I’ve been struggling with performance issues with my code for weeks. I’ve now narrowed down the primary problem to what seems to be a threading bottleneck in the garbage collector. Sorry, if this has been discussed already.

The following MWE follows the structure of the code, basically subsetting a matrix and performing a calculation on that. Note, that in the MWE I take the sum but in reality I calculate a histogram which in turn is further processed.

```
const THRESHOLD = 0.1
function ensemble_and_threshold!(thresholded::Vector{Bool}, levels::Matrix{Float64}, weights::Vector{Float64})
thresholded .= transpose(sum(levels .* weights, dims=1) .> THRESHOLD )
end
function inner(weights::Vector{Float64}, levels::Matrix{Float64})::Float64
thresholded = Vector{Bool}(undef, size(levels)[2])
ensemble_and_threshold!(thresholded, levels, weights)
s1 = 0.0
s2 = 0.0
np = length(weights)
for p in 1:np
m200p = levels[p, :]
p200p = levels[p, thresholded]
# In reality, the next step in the calculation is significantly more involved
# than suggested here.
s1 += sum(m200p)
s2 += sum(p200p)
end
return s2 / s1
end
function outer(count::Int, levels::Matrix{Float64})::Float64
best = Inf
for _ in 1:count
weights = rand(4)
r = inner(weights, levels)
best = min(best, r)
end
return best
end
function main(n_runs)
N = 100000
np = 4
levels = rand(np, N)
results = zeros(n_runs)
Threads.@threads for i in 1:n_runs
results[i] = outer(10000, levels)
end
# Use results so that it is not optimsed out
println(devnull, results)
end
main(1) # Run once for compilation
for n_runs in 1:4
@time main(n_runs)
end
```

I need to do this ~1000 times and each iteration is independent of the others so it *should* be embarassingly parallel. However, there is a bottleneck that prevents it scaling beyond about 4-8 processors. This is the output from the MWE:

```
➜ julia --threads=4 micro.jl
20.640172 seconds (260.03 k allocations: 97.917 GiB, 14.99% gc time)
27.225064 seconds (520.03 k allocations: 195.826 GiB, 25.38% gc time)
31.511773 seconds (780.04 k allocations: 293.733 GiB, 30.25% gc time)
36.147297 seconds (1.04 M allocations: 391.653 GiB, 35.14% gc time)
```

This was run on an M1 Mac with 4 performance cores. I see the same with Julia on Linux. There is a very slight improvement with 1.10.0-rc2.

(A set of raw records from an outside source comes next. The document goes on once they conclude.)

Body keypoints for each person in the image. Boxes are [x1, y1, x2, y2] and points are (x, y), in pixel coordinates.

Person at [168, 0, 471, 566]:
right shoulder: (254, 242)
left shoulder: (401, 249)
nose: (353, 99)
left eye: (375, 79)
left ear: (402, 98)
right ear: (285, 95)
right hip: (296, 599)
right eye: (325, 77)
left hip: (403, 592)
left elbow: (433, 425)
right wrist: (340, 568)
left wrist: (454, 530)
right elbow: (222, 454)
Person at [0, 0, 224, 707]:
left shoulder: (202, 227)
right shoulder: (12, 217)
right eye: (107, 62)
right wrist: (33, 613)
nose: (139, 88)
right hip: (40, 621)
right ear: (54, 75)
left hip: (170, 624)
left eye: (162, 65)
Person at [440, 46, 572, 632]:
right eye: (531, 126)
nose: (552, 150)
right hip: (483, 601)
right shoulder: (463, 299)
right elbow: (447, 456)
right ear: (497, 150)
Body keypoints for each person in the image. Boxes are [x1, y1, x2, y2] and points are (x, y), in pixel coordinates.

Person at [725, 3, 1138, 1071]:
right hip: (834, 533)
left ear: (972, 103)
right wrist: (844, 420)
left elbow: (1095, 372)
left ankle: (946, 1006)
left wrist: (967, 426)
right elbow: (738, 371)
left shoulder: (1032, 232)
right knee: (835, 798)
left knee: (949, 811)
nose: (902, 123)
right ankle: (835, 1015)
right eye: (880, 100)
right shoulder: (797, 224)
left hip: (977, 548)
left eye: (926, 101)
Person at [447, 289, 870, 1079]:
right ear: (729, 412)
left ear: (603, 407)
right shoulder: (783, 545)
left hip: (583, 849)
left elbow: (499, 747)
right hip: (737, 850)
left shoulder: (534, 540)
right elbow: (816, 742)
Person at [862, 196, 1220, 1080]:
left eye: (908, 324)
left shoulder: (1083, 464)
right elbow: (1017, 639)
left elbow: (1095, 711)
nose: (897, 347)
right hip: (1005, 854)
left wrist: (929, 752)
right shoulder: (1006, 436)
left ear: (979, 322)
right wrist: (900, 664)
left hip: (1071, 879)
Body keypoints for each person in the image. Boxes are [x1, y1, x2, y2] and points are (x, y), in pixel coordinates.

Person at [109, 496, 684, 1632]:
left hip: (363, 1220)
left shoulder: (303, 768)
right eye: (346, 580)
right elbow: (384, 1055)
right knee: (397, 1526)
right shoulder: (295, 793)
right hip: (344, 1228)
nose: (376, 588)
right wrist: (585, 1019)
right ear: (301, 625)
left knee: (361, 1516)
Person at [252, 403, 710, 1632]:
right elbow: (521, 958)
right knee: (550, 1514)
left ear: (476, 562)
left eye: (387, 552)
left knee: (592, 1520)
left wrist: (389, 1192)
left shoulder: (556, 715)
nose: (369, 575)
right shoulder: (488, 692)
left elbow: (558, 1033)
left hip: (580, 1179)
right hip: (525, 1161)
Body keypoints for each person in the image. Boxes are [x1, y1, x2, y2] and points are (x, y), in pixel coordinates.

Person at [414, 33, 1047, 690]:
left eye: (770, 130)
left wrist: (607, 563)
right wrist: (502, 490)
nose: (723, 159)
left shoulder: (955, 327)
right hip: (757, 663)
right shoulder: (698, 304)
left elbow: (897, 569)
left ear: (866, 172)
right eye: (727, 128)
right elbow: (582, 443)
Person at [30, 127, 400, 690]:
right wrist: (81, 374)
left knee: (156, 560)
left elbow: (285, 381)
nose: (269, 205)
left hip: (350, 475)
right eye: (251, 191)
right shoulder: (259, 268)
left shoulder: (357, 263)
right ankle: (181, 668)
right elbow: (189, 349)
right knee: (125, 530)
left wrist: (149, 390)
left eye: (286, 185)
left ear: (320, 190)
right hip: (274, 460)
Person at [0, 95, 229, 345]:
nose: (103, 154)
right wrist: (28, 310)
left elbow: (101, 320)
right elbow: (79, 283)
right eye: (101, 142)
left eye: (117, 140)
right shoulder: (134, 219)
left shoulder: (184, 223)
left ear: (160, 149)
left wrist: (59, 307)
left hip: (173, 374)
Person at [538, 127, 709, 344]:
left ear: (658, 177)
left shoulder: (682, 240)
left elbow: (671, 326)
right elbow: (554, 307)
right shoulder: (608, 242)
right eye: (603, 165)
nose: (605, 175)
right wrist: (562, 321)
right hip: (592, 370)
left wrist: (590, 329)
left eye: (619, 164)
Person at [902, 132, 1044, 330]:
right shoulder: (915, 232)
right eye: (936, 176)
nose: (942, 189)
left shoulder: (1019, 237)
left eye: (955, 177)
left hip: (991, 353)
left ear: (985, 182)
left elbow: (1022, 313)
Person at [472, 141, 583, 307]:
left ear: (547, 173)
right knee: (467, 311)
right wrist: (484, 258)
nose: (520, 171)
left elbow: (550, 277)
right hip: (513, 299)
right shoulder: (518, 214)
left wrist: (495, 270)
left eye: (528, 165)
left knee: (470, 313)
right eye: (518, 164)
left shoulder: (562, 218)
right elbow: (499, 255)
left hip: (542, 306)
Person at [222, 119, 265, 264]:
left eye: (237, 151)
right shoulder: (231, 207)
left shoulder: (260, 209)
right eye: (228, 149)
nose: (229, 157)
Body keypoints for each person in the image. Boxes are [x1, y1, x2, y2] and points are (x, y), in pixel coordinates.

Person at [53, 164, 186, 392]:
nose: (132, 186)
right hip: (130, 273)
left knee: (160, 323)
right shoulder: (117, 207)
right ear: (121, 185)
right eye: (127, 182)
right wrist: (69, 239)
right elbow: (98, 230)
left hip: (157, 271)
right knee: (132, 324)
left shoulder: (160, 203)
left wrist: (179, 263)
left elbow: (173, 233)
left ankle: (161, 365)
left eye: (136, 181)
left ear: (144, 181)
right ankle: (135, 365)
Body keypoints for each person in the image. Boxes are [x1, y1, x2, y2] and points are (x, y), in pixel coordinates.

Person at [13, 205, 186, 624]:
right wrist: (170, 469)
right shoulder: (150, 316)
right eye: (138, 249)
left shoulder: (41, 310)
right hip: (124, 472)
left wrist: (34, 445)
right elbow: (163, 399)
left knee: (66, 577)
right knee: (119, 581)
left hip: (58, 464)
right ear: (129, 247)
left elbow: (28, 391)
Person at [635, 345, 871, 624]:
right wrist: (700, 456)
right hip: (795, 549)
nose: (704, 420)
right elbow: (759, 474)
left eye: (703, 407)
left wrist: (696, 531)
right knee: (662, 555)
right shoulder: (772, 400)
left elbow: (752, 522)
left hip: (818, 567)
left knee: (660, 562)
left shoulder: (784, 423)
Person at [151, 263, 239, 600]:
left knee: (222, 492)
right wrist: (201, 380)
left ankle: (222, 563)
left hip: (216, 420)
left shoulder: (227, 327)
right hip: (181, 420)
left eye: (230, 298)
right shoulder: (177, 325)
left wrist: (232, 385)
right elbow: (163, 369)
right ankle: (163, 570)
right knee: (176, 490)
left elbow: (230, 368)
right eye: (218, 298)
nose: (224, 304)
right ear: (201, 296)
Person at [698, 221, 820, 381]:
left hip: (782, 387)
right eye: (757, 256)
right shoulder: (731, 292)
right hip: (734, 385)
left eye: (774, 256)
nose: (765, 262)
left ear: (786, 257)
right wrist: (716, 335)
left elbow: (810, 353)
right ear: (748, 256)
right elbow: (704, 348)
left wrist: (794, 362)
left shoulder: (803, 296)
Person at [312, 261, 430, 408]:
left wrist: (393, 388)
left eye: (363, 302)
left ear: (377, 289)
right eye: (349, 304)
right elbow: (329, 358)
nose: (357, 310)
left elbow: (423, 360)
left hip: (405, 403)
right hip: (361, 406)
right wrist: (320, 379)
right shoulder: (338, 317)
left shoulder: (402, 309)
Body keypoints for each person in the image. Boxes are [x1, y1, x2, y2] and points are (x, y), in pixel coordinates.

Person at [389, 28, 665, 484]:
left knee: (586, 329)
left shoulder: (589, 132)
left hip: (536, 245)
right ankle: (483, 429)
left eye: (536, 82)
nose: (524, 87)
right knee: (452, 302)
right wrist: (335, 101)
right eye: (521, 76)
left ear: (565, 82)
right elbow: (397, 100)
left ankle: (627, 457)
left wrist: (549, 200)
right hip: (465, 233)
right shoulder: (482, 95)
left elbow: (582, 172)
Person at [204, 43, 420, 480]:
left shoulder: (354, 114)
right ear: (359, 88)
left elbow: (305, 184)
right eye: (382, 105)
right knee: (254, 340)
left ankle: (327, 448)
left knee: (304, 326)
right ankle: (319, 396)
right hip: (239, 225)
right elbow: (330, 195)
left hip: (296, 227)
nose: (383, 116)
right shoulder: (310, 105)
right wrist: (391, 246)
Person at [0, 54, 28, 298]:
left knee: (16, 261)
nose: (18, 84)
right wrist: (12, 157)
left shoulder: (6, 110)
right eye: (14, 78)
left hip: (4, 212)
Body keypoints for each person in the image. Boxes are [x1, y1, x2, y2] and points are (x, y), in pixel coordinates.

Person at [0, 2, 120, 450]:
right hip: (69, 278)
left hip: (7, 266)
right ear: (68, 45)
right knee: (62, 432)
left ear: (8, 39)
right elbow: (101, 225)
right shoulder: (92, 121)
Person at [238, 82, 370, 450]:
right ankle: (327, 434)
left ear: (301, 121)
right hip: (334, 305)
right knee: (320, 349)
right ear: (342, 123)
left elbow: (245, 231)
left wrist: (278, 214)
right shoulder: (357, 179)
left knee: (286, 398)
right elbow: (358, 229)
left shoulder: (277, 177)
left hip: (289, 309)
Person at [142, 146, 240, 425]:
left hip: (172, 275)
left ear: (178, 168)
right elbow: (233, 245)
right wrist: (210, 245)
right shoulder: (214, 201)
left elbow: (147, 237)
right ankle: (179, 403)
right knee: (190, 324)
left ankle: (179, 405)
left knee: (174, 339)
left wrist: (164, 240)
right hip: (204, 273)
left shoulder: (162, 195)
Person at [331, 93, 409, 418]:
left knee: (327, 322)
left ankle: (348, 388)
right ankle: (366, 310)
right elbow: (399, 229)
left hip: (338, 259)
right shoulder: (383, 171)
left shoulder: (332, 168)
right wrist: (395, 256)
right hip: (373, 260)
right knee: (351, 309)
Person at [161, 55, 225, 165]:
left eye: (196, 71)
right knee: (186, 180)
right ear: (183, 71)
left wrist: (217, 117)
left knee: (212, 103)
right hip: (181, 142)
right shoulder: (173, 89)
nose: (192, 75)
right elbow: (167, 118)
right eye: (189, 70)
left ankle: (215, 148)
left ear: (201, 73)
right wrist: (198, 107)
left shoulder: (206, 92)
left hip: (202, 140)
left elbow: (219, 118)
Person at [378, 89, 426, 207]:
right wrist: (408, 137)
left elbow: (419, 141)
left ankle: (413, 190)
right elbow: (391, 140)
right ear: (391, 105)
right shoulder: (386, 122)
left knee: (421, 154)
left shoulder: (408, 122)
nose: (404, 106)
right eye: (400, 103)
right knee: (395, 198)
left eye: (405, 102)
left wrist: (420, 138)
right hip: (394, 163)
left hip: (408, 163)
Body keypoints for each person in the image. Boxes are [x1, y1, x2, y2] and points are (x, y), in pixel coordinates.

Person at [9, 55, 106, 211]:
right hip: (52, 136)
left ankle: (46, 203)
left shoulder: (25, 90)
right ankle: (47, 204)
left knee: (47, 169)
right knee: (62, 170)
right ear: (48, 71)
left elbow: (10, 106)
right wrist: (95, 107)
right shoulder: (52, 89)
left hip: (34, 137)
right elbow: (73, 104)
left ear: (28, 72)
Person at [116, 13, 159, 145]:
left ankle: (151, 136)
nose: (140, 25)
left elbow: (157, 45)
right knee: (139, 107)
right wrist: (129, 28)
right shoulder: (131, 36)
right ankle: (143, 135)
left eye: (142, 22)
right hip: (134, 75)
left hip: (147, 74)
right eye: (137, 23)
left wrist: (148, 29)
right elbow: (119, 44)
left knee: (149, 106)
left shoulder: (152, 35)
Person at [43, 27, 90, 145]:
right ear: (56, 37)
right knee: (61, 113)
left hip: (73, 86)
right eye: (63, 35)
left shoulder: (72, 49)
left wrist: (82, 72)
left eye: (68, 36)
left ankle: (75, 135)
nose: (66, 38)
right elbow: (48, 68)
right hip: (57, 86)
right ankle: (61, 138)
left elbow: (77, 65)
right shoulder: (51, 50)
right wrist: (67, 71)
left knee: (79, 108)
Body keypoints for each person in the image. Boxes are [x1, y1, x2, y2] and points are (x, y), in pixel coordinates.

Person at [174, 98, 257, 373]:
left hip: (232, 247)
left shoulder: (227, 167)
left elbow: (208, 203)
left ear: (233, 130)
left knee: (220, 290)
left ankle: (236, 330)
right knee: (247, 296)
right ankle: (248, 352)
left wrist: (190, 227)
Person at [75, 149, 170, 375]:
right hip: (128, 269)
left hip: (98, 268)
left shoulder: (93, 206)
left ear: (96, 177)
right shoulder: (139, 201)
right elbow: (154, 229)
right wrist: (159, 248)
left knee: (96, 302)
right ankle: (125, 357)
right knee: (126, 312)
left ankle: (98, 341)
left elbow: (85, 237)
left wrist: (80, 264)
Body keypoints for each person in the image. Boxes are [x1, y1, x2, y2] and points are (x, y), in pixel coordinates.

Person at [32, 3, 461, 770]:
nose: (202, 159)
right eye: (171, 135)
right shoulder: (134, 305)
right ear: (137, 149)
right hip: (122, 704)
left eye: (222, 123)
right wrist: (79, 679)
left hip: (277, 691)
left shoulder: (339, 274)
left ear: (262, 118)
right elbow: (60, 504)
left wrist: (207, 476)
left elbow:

I would expect the time to be the same for each run, but the runs are getting longer, nealy 2 twice as long for 4 cores and the relative amount of the time in the garbage collector more than doubles. This suggests that the gc is, at least partially, single threaded.

This problem should be *far* more scalable than it is. What can I do to improve it?